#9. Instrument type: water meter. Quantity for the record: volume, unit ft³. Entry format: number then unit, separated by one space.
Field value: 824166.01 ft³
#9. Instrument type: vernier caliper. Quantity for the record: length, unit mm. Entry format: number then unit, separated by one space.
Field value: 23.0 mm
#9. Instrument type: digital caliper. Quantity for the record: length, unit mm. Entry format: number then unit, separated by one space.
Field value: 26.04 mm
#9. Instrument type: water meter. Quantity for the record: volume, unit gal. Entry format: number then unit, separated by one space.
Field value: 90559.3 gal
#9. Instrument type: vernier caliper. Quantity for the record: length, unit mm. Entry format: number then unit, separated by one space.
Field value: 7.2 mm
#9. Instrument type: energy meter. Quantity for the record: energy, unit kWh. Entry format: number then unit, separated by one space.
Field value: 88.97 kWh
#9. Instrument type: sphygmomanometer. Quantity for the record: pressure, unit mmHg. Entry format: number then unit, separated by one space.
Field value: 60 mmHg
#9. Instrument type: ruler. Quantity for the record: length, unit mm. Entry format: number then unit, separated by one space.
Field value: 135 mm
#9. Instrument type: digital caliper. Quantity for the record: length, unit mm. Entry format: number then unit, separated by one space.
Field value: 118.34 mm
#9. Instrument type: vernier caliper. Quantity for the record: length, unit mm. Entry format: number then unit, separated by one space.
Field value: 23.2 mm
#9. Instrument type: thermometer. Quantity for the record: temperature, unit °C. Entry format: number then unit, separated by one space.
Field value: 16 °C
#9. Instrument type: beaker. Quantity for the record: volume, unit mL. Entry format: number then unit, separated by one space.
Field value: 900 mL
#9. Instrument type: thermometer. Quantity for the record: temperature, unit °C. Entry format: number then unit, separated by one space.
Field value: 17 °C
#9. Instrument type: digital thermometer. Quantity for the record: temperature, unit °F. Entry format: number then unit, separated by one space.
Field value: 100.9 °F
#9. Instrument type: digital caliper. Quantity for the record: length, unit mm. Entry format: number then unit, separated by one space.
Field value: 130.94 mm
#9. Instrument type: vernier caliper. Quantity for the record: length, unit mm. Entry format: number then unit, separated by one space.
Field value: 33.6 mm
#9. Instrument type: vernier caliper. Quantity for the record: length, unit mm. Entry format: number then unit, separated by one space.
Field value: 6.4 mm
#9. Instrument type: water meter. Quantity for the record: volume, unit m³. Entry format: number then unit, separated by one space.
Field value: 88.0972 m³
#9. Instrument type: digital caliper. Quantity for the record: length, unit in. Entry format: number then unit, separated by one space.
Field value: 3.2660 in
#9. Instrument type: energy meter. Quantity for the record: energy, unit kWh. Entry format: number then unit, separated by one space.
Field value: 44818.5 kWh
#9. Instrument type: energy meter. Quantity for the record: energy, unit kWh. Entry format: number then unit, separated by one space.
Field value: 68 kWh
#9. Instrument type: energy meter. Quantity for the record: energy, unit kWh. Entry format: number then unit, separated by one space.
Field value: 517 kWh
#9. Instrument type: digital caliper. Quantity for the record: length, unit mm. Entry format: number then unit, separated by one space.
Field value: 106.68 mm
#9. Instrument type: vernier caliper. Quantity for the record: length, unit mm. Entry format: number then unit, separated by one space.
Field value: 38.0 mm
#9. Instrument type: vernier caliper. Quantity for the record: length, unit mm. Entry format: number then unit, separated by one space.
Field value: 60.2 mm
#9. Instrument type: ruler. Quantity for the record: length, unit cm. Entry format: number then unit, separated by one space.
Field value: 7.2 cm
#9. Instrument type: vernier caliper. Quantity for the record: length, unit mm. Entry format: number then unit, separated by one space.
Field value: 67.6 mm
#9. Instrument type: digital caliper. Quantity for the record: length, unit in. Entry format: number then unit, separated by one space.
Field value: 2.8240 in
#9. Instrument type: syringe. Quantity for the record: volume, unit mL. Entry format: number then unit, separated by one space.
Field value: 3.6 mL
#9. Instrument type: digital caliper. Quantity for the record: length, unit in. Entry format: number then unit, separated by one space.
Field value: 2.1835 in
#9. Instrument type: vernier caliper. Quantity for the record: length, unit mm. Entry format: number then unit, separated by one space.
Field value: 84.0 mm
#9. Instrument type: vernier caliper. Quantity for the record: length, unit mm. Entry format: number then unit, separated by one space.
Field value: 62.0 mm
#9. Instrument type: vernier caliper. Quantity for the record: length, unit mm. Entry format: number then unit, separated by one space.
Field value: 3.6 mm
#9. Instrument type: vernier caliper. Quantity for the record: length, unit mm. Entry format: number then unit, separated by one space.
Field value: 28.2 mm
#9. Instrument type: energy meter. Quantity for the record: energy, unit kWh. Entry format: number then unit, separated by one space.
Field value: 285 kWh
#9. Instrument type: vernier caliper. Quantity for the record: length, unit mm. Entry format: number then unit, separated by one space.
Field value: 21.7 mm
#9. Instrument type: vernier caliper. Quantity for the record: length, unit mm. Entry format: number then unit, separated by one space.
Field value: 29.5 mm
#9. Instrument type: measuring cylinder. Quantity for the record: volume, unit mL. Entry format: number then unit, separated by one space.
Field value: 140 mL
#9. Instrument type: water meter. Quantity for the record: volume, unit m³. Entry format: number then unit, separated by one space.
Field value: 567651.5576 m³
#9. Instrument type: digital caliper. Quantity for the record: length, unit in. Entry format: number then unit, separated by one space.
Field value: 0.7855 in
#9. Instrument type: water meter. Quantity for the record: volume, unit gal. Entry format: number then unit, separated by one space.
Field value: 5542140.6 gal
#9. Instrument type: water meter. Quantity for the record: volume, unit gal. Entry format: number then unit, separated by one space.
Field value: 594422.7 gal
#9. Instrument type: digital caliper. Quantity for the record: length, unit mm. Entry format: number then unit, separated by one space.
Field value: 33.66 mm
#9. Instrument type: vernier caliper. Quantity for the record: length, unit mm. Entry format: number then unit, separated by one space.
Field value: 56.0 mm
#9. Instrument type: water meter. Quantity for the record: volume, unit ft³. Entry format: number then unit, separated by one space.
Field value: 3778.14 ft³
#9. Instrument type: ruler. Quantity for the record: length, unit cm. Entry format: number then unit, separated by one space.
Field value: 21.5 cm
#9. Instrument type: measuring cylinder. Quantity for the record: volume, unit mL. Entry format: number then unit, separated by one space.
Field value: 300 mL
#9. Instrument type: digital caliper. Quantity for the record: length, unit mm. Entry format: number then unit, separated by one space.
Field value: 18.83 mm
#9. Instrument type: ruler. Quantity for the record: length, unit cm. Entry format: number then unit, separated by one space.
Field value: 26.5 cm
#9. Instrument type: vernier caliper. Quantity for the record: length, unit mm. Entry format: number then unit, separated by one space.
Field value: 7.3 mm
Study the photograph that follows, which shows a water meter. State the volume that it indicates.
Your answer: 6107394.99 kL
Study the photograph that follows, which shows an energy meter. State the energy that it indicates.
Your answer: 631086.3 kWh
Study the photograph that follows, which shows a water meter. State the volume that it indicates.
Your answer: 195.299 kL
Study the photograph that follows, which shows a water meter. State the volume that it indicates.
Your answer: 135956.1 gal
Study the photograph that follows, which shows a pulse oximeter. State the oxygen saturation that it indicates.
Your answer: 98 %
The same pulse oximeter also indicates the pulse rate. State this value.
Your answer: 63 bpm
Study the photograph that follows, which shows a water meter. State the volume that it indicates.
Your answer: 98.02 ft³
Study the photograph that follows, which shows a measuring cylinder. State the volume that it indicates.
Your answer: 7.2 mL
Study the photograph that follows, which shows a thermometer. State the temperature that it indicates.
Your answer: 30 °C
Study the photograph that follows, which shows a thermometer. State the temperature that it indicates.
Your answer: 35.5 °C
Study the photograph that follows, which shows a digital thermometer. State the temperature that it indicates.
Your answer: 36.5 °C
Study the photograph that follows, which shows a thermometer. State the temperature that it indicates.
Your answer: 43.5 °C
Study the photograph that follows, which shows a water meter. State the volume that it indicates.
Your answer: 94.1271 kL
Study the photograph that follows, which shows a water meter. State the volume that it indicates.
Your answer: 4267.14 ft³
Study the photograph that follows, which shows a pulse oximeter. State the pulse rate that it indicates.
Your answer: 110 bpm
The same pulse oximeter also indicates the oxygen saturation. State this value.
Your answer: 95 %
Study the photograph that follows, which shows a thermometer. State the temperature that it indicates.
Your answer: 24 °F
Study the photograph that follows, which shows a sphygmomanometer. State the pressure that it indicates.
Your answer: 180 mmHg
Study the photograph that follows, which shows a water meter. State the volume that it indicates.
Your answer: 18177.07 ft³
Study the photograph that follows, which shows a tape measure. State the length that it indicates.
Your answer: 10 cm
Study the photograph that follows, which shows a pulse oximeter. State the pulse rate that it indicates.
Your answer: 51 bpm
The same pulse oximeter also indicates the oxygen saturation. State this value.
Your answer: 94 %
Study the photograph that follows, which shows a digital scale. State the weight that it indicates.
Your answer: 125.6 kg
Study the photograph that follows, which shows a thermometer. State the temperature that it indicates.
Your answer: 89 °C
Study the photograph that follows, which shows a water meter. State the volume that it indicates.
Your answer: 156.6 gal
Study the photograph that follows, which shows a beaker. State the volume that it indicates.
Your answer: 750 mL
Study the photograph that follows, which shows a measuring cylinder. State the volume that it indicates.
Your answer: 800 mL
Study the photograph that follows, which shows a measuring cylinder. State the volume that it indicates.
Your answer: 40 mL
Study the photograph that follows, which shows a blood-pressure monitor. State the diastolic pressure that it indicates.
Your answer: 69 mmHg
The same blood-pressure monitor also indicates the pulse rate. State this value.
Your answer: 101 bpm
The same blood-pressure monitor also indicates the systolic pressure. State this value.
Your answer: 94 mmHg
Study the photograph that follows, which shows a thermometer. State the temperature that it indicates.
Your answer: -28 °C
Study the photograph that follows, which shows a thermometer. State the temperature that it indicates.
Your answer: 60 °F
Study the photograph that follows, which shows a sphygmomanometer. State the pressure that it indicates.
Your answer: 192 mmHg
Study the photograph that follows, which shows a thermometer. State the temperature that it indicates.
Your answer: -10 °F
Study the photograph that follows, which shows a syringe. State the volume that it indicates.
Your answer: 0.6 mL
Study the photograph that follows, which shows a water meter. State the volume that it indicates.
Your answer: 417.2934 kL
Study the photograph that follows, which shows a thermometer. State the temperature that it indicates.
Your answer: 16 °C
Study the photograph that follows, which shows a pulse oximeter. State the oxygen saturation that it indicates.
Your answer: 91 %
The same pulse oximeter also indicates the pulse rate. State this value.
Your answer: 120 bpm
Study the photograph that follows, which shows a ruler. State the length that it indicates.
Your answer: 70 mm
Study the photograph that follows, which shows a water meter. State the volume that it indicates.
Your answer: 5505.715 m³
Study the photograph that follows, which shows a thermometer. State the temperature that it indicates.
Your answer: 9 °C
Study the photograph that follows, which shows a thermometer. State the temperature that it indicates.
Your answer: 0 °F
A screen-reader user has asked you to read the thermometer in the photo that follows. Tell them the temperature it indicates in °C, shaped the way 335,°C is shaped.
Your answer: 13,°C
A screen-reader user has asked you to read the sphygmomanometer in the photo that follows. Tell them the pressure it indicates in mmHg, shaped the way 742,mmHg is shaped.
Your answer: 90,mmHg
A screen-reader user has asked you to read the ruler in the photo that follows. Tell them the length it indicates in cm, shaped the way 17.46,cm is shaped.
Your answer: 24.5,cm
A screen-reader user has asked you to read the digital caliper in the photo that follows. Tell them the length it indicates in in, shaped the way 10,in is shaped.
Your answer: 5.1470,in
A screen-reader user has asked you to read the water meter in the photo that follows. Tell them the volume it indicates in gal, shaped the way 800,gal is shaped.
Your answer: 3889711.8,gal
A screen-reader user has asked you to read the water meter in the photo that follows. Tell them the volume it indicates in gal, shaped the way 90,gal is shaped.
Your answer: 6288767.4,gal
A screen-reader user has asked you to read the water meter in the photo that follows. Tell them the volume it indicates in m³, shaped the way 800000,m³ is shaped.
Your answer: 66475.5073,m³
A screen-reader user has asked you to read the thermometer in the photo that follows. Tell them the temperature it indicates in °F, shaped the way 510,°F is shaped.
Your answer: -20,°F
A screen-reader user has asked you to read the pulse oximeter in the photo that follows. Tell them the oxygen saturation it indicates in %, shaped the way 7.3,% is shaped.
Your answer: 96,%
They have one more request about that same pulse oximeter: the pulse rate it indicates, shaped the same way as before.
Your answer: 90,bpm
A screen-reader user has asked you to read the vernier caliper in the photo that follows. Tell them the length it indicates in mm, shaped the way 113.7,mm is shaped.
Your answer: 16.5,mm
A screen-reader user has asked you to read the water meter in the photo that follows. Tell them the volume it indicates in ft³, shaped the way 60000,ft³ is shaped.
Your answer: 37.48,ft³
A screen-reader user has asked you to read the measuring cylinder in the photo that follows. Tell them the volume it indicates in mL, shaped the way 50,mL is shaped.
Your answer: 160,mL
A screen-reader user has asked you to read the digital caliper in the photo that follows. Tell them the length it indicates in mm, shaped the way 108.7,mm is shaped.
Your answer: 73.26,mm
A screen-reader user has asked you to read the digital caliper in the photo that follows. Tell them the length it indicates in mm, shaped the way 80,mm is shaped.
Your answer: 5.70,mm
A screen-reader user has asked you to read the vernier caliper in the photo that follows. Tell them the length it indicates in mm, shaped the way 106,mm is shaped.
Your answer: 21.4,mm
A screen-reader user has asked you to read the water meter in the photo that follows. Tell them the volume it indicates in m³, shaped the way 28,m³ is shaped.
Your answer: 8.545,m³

- **ABOUT THIS EXERCISE**
Please count the lines of the data above that contain the word "same", and give only that number.

- **COMPLETED EXERCISE**
7